Like a lot of ’80s teens, Kidd wouldn’t do the usual stuff her parents wanted her to do, whether it be debutante balls or even just normal high school stuff. “I was one of the art kids,” she says. “I loved creative writing and my art classes. We had this phenomenal art teacher — he was very stoic, a man of few words, but the things he did say still stick with me today. But, yeah, I was that kid missing as many days as possible without getting kicked out of school. We’d run around 13th Street. RiNo was just a bunch of old warehouses at that point. I hung out at Muddy’s all the time. Another coffee shop a couple doors down from Wax Trax called Pegasus. I remember going to Jazz Night at the Denver Art Museum a lot. And I was at the Art Students League all the time. That was my second home.”

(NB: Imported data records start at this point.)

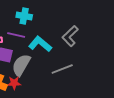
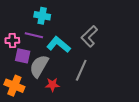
gray line: (62, 69) -> (81, 70), turned -45
red star: (14, 83) -> (52, 85), moved

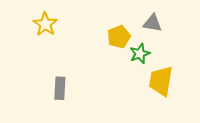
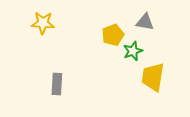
yellow star: (45, 24) -> (43, 23), turned -30

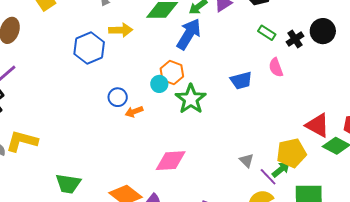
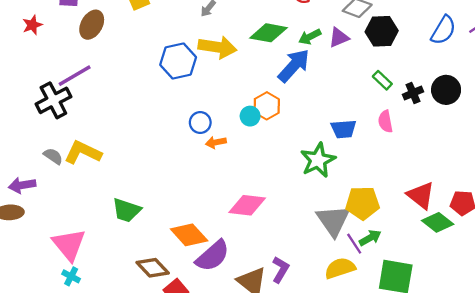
yellow arrow: (121, 30) -> (217, 47), size x1.4
green star: (191, 99) -> (318, 160), moved
yellow pentagon: (291, 153) -> (363, 203), moved
gray triangle: (247, 160) -> (333, 221), size x2.0

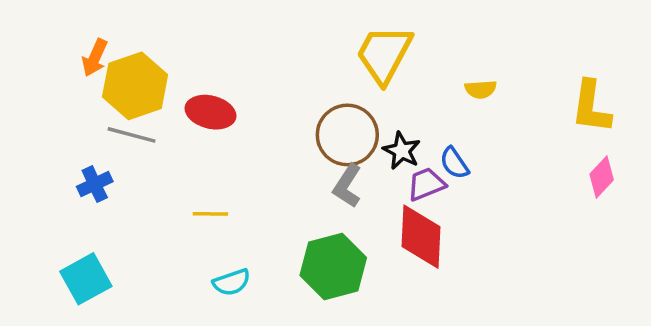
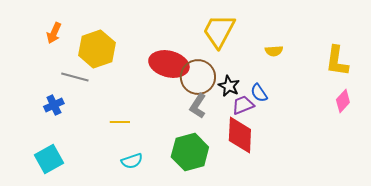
yellow hexagon: (135, 86) -> (97, 49), moved
red ellipse: (210, 112) -> (169, 64), moved, size x1.4

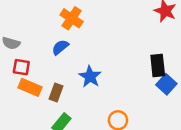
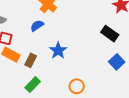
black rectangle: (158, 65) -> (110, 34), moved, turned -54

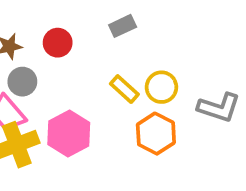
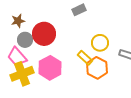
red circle: (58, 43) -> (44, 34), moved, size x1.5
yellow rectangle: (124, 89) -> (85, 58), moved

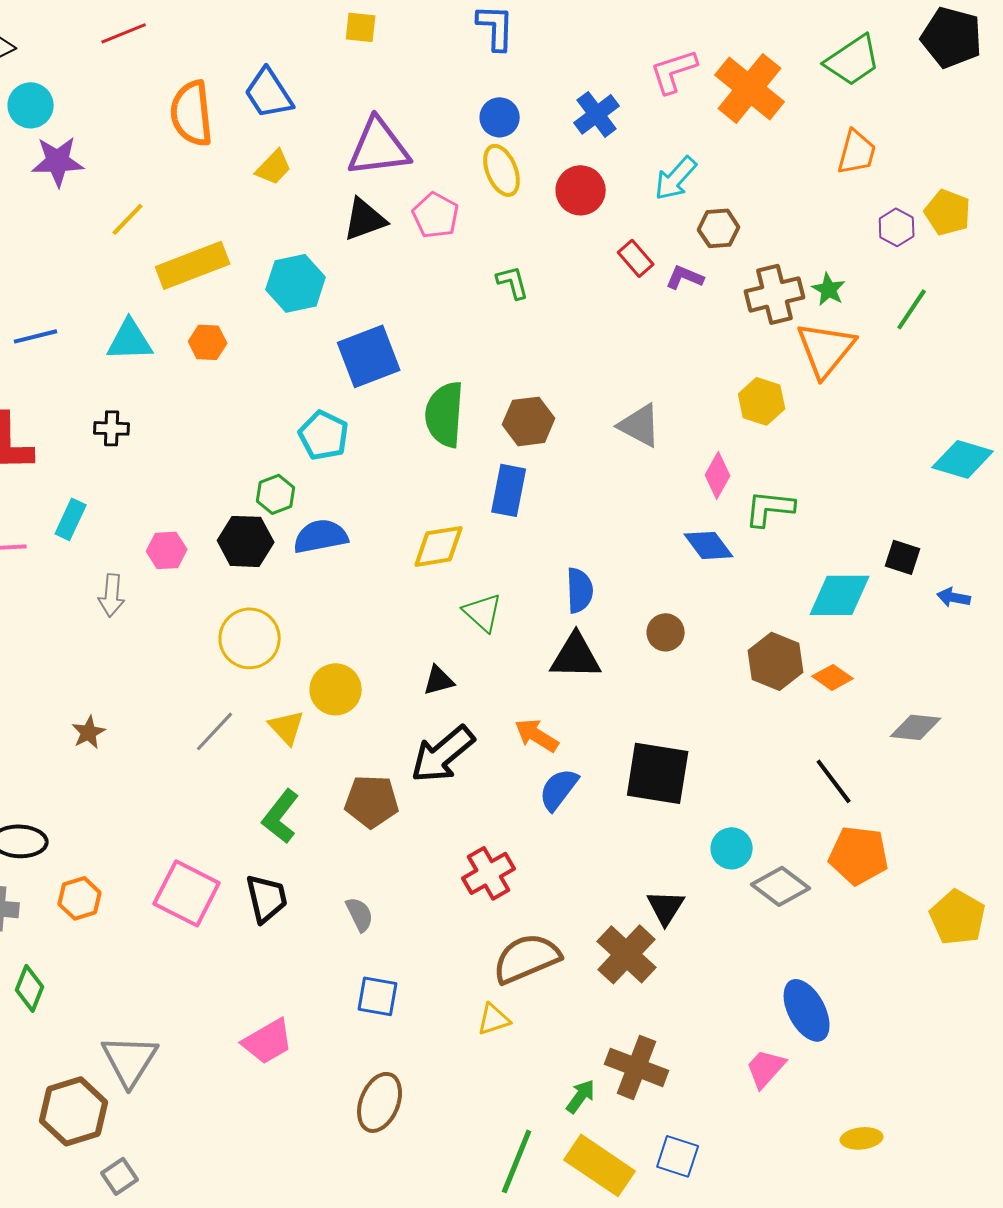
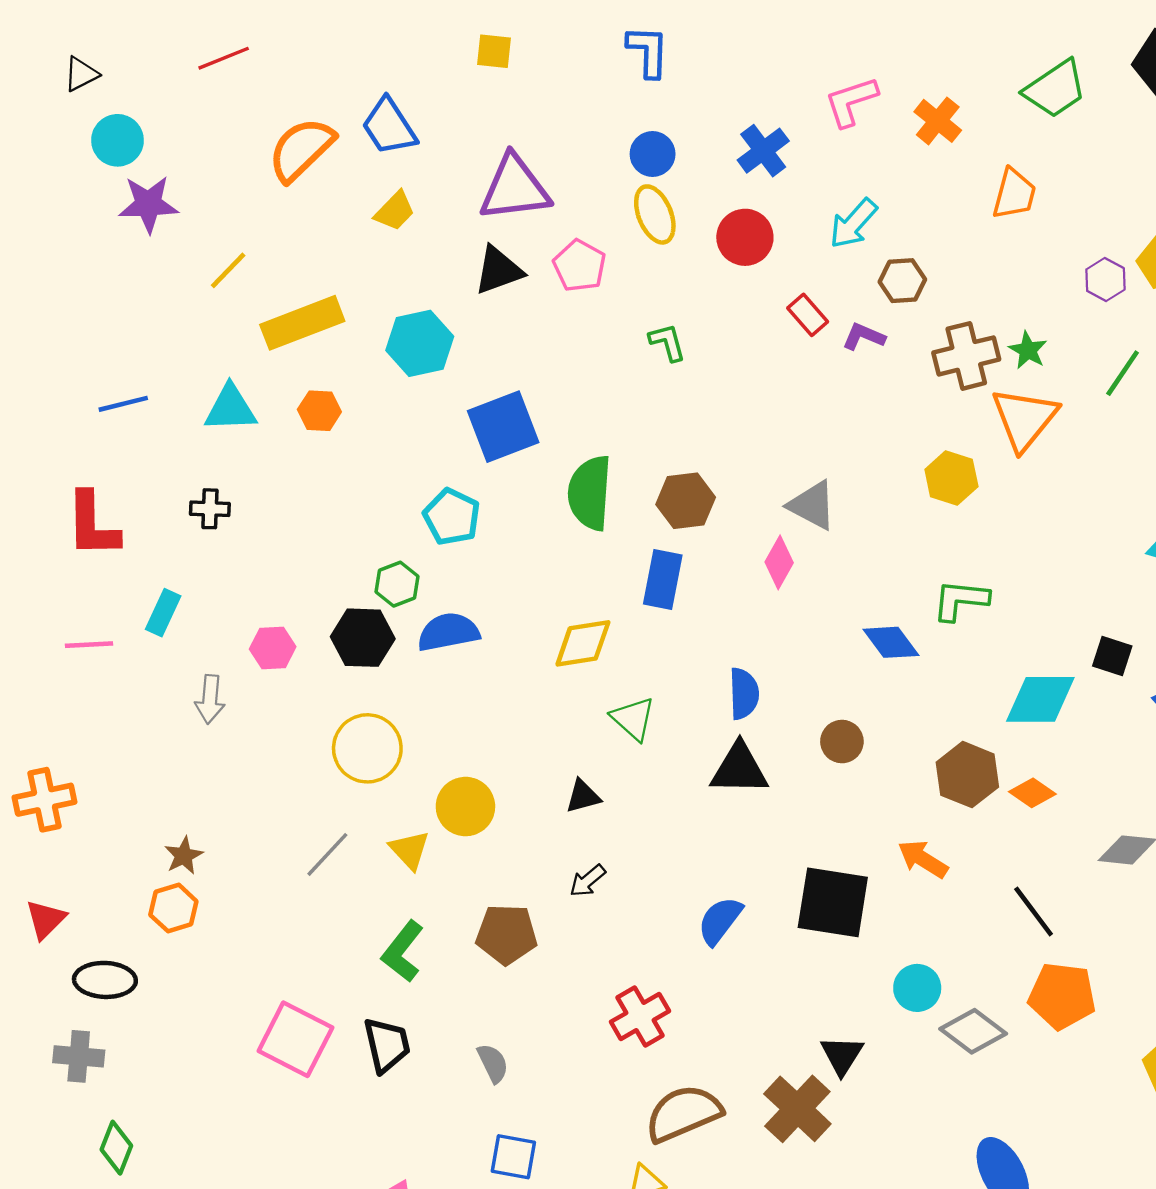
orange cross: (750, 88) -> (938, 121), size x0.6
orange semicircle: (192, 113) -> (301, 149), turned 52
orange trapezoid: (857, 152) -> (1014, 194), moved
pink diamond: (718, 475) -> (779, 562), moved
orange arrow: (537, 735) -> (923, 859), moved
black arrow: (443, 754) -> (588, 881), size x0.5
orange hexagon: (80, 898) -> (173, 908), moved

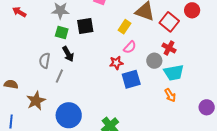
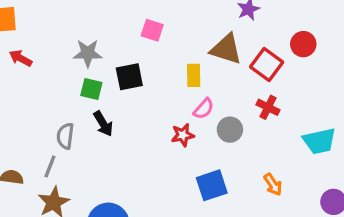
yellow rectangle: (124, 27) -> (194, 75), turned -32
gray circle: (154, 61) -> (230, 130), moved
cyan trapezoid: (174, 73) -> (319, 141), moved
gray line: (59, 76) -> (50, 166), moved
blue square: (131, 79) -> (212, 185), moved

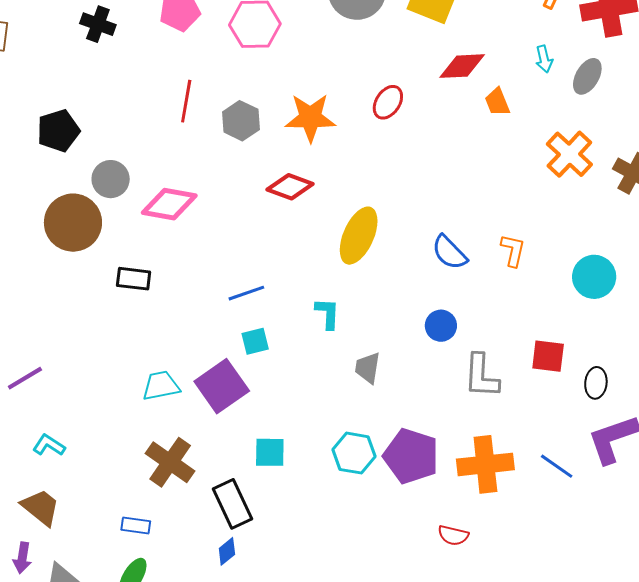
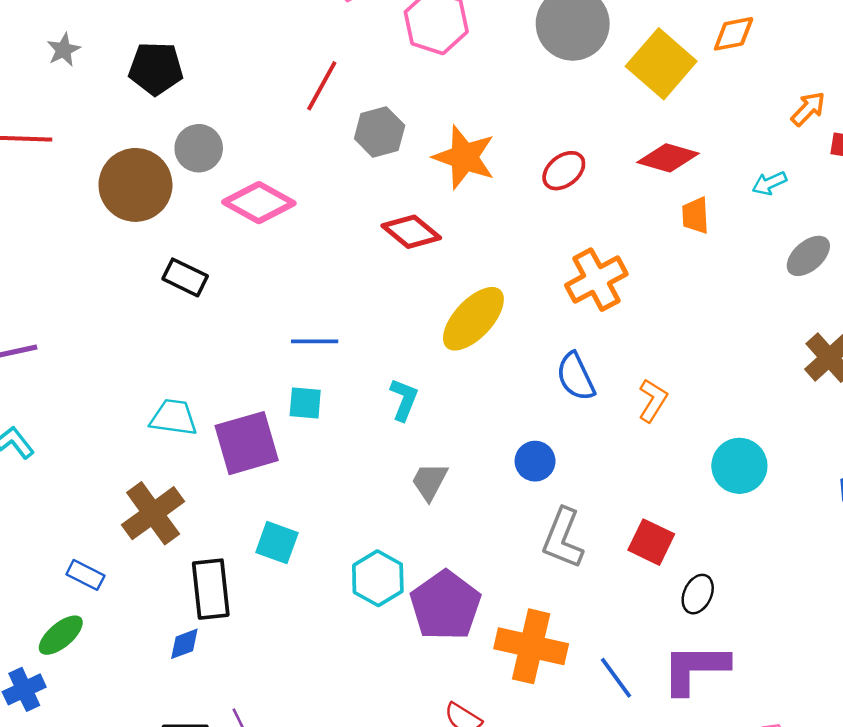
cyan arrow: (544, 59) -> (769, 183), turned 60
gray ellipse: (587, 76) -> (808, 256), moved
orange cross: (569, 154) -> (596, 280), moved

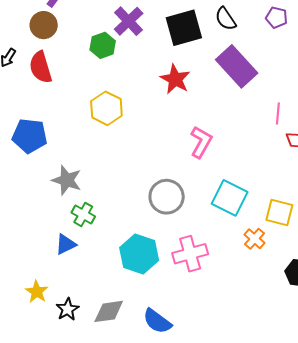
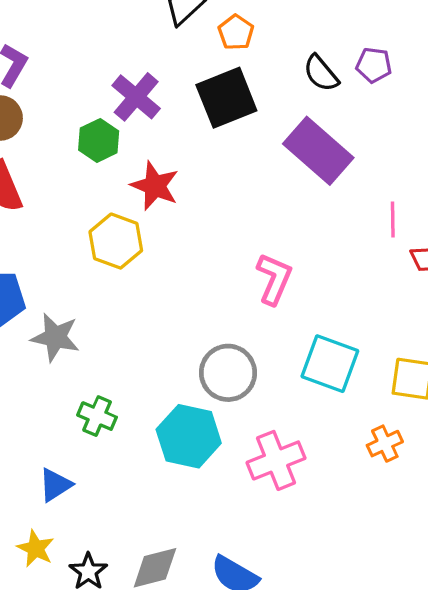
black semicircle: (226, 19) -> (321, 73), moved
red star: (175, 79) -> (155, 186), moved
gray star: (67, 180) -> (55, 337), moved
orange cross: (255, 239) -> (385, 444), moved, turned 30
blue triangle: (66, 244) -> (55, 485), moved
cyan hexagon: (139, 254) -> (189, 436), moved

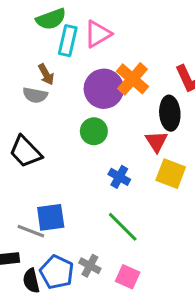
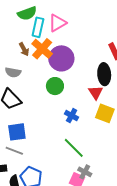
orange cross: (133, 79) -> (42, 49), moved
gray semicircle: (35, 95) -> (13, 72), moved
blue square: (51, 217) -> (17, 132), moved
gray cross: (90, 266) -> (85, 172), moved

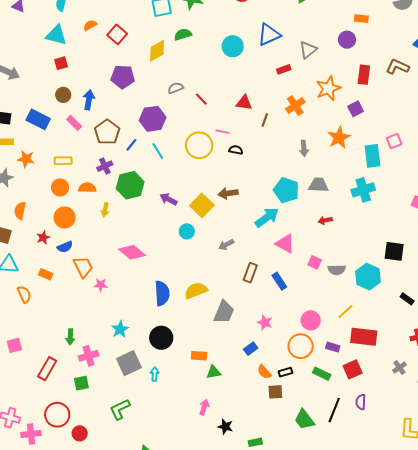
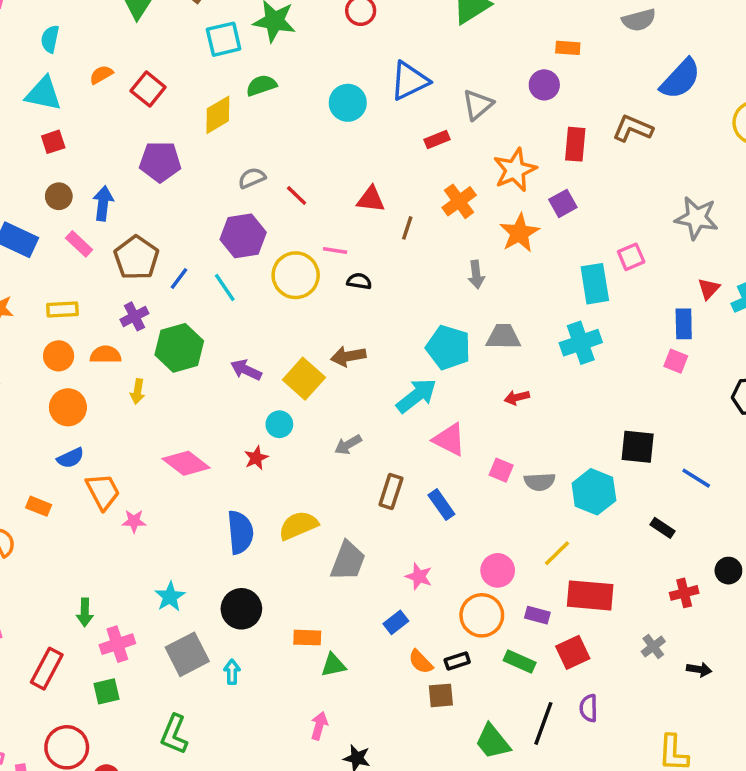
purple hexagon: (153, 119) -> (243, 236), moved
orange star: (339, 138) -> (519, 233), moved
red star: (43, 237) -> (256, 458), moved
green L-shape: (120, 409) -> (174, 734), turned -40

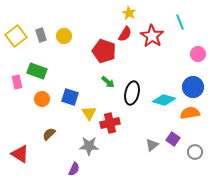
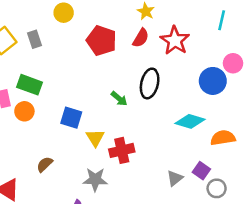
cyan line: (180, 22) -> (222, 20), moved, turned 35
yellow circle: (64, 36) -> (64, 13), moved
red pentagon: (104, 51) -> (102, 40), moved
blue circle: (193, 87) -> (213, 81), moved
black ellipse: (132, 93) -> (150, 83), moved
orange circle: (42, 99) -> (24, 111), moved
gray circle: (195, 152) -> (217, 188), moved

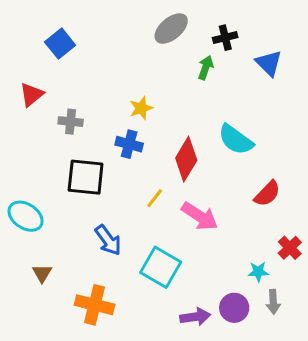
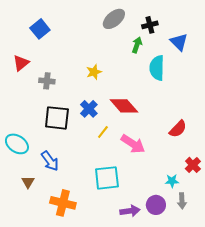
cyan semicircle: (236, 140) -> (157, 68), moved, turned 55
blue cross: (129, 144) -> (89, 109), moved, turned 30
red diamond: (186, 159) -> (124, 106), turned -72
blue arrow: (108, 240) -> (50, 161), moved
cyan square: (161, 267) -> (107, 178), turned -36

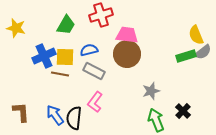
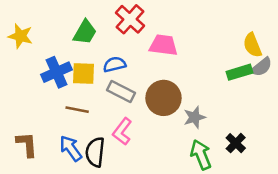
red cross: (101, 15) -> (130, 19), turned -30
brown circle: (127, 54) -> (163, 98), moved
brown line: (60, 74) -> (77, 110), moved

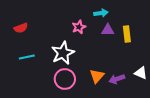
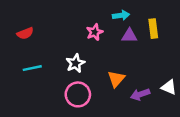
yellow rectangle: (127, 34) -> (153, 29), moved
white star: (63, 53) -> (75, 63), size x0.7
orange triangle: (97, 76) -> (116, 79), moved

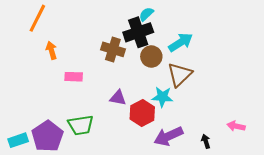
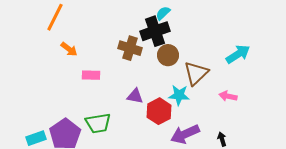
cyan arrow: (181, 42) -> (238, 54), moved
orange arrow: (51, 50) -> (69, 49), turned 144
pink arrow: (236, 126) -> (228, 96), moved

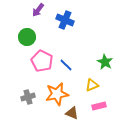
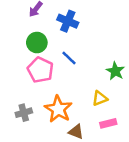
green circle: (27, 37) -> (37, 43), moved
blue line: (66, 65) -> (69, 58), moved
orange star: (57, 94) -> (58, 109), turned -30

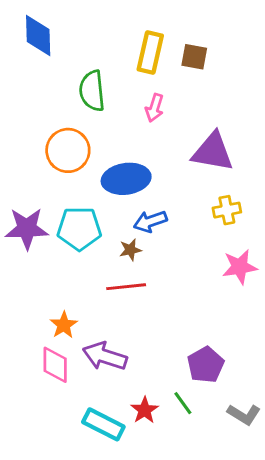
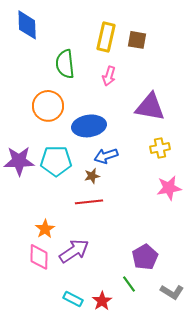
purple arrow: (105, 356) -> (74, 251), turned 128
red star: (145, 410) -> (102, 301), moved
cyan rectangle: (103, 424) -> (73, 299), size x0.7

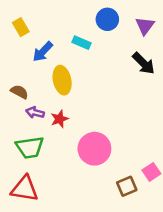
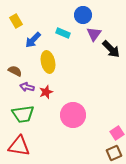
purple triangle: (145, 26) -> (94, 34), moved
brown square: (127, 186) -> (114, 153), moved

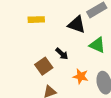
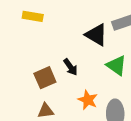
yellow rectangle: (36, 20) -> (33, 16), moved

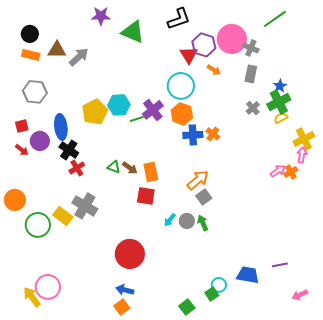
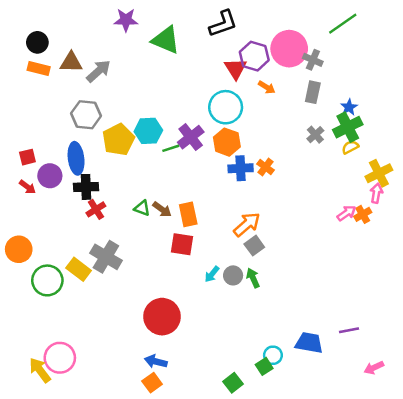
gray hexagon: (35, 92) -> (86, 115), moved
black cross: (69, 150) -> (86, 187), turned -36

Kidd currently lives in Five Points, a part of town that’s seen its share of poverty and is now experiencing a huge influx of homeless population. What Kidd witnesses every day, she says, takes her right back to her days working to feed the homeless population across America, an issue that very much informs her work today.

“There’s also this idea of coming home again at 52, after two failed marriages,” she adds. “Prodigal daughter stuff. Visiting this life, the full-circle thing of what I could have done, what choices I could have made. There’s a debutante in one of my paintings, right next to Nancy Reagan and the whole just-say-no campaign. I’m poking fun at it all, but I’m also asking the questions I think we all ask: What does it all mean? Did it mean anything? Does anything matter?”

Pure Gen X, those questions. And maybe — just maybe — art can lead us to the answers.

Katy Kidd’s work can be seen at her website, and at Alto Gallery, 1900 35th Street, through August 26.